Une démarche qui n’est pas rentable pour le ministère de la Santé et de l’Action sociale.
«Aujourd’hui, si moi, patient, je me retrouve sur cinq bases de données, nous ne pourrons pas atteindre l’objectif recherché qui est de faciliter les soins. Avec ce nouveau système de Dossier Patient Unique, à chaque fois que je vais en consultation chez un médecin, on met à jour cette base», a déclaré le coordonnateur de la Cellule de la Carte sanitaire et sociale, de la Santé digitale et de l’Observatoire de Santé (CSSDOS), Dr Ibrahima Khalilou Dia
. Et de poursuivre : «nous sommes dans la phase test. Avec le concours des agents dudit logiciel, nous pourront parfaire le système si besoin en est, car c’est possible que des difficultés soient notées dans la mise en œuvre».
DISPARITIONS DES AUTRES LOGICIELS ET PROBABLE PERTE DE DONNEES
Dans la gestion hospitalière, le suivi du Dossier Patient Unique reste le chantier le plus avancé.
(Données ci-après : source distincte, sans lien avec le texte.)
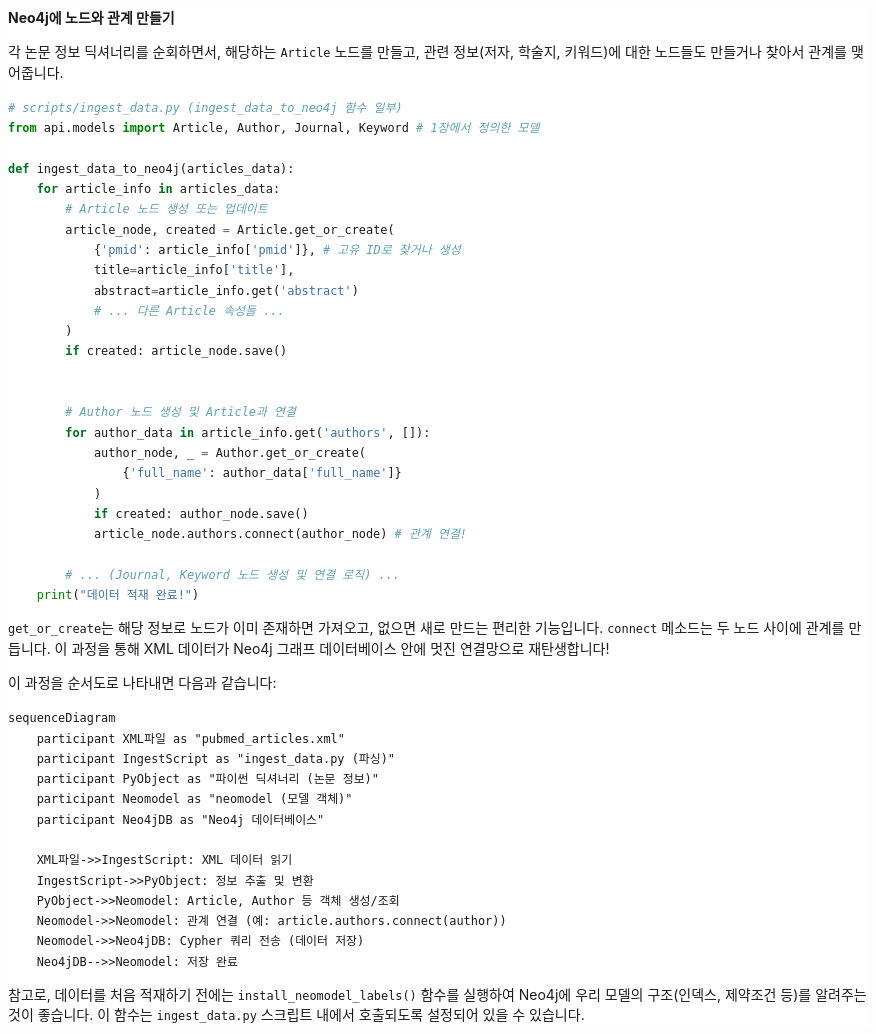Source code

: **Neo4j에 노드와 관계 만들기**

각 논문 정보 딕셔너리를 순회하면서, 해당하는 `Article` 노드를 만들고, 관련 정보(저자, 학술지, 키워드)에 대한 노드들도 만들거나 찾아서 관계를 맺어줍니다.

```python
# scripts/ingest_data.py (ingest_data_to_neo4j 함수 일부)
from api.models import Article, Author, Journal, Keyword # 1장에서 정의한 모델

def ingest_data_to_neo4j(articles_data):
    for article_info in articles_data:
        # Article 노드 생성 또는 업데이트
        article_node, created = Article.get_or_create(
            {'pmid': article_info['pmid']}, # 고유 ID로 찾거나 생성
            title=article_info['title'],
            abstract=article_info.get('abstract')
            # ... 다른 Article 속성들 ...
        )
        if created: article_node.save()


        # Author 노드 생성 및 Article과 연결
        for author_data in article_info.get('authors', []):
            author_node, _ = Author.get_or_create(
                {'full_name': author_data['full_name']}
            )
            if created: author_node.save()
            article_node.authors.connect(author_node) # 관계 연결!

        # ... (Journal, Keyword 노드 생성 및 연결 로직) ...
    print("데이터 적재 완료!")
```
`get_or_create`는 해당 정보로 노드가 이미 존재하면 가져오고, 없으면 새로 만드는 편리한 기능입니다. `connect` 메소드는 두 노드 사이에 관계를 만듭니다. 이 과정을 통해 XML 데이터가 Neo4j 그래프 데이터베이스 안에 멋진 연결망으로 재탄생합니다!

이 과정을 순서도로 나타내면 다음과 같습니다:

```mermaid
sequenceDiagram
    participant XML파일 as "pubmed_articles.xml"
    participant IngestScript as "ingest_data.py (파싱)"
    participant PyObject as "파이썬 딕셔너리 (논문 정보)"
    participant Neomodel as "neomodel (모델 객체)"
    participant Neo4jDB as "Neo4j 데이터베이스"

    XML파일->>IngestScript: XML 데이터 읽기
    IngestScript->>PyObject: 정보 추출 및 변환
    PyObject->>Neomodel: Article, Author 등 객체 생성/조회
    Neomodel->>Neomodel: 관계 연결 (예: article.authors.connect(author))
    Neomodel->>Neo4jDB: Cypher 쿼리 전송 (데이터 저장)
    Neo4jDB-->>Neomodel: 저장 완료
```

참고로, 데이터를 처음 적재하기 전에는 `install_neomodel_labels()` 함수를 실행하여 Neo4j에 우리 모델의 구조(인덱스, 제약조건 등)를 알려주는 것이 좋습니다. 이 함수는 `ingest_data.py` 스크립트 내에서 호출되도록 설정되어 있을 수 있습니다.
Au moins, deux tiers (2/3) des établissements de santé disposent d’un logiciel qui leur permet de suivre le malade, de gérer les données médicales ainsi que dans le partage des données du patient entre praticiens.
De telles pratiques facilitent aussi la prise en charge des malades entre praticiens qui se partageaient le dossier.
Cependant, force est de reconnaitre que cette action reste bénéfique pour la structure qui en abrite. Il ne l’est pas dans la mesure où le dossier n’est pas transportable, du fait qu’un médecin d’une autre structure sanitaire ne pourra pas disposer de ce dossier, à moins qu’il n’en émette la demande auprès de l’établissement sanitaire détenteur.
Certes, ce nouveau projet de dossier patient unique demeure une opportunité pour les praticiens et le malade dans la gestion de son carnet de santé et le suivi des soins.
Cependant, comme le prétend Dr Dia, «pour l’instant, l’orientation est unique. Le mot unique veut dire que si on veut que les choses marchent, il faut démarrer avec un seul système mis en place par le ministère de la Santé et au fur et à mesure on verra ce qu’il faut faire.
On a un système acquis qui est bon et qui est de qualité», le Sénégal tend vers un seul et unique système.
Dans cette réorganisation, avec le nouveau système, un risque de perte de données pourrait survenir et réduire les acquis de plusieurs années de collectes à néant, à moins que ces données soient versées dans ledit logiciel. Les anciens gestionnaires seront-ils généreux pour en faire don au nouveau ?
Une autre équation qui risque encore de plomber cette nouvelle disposition qui a commencé à subir les affres de la concurrence.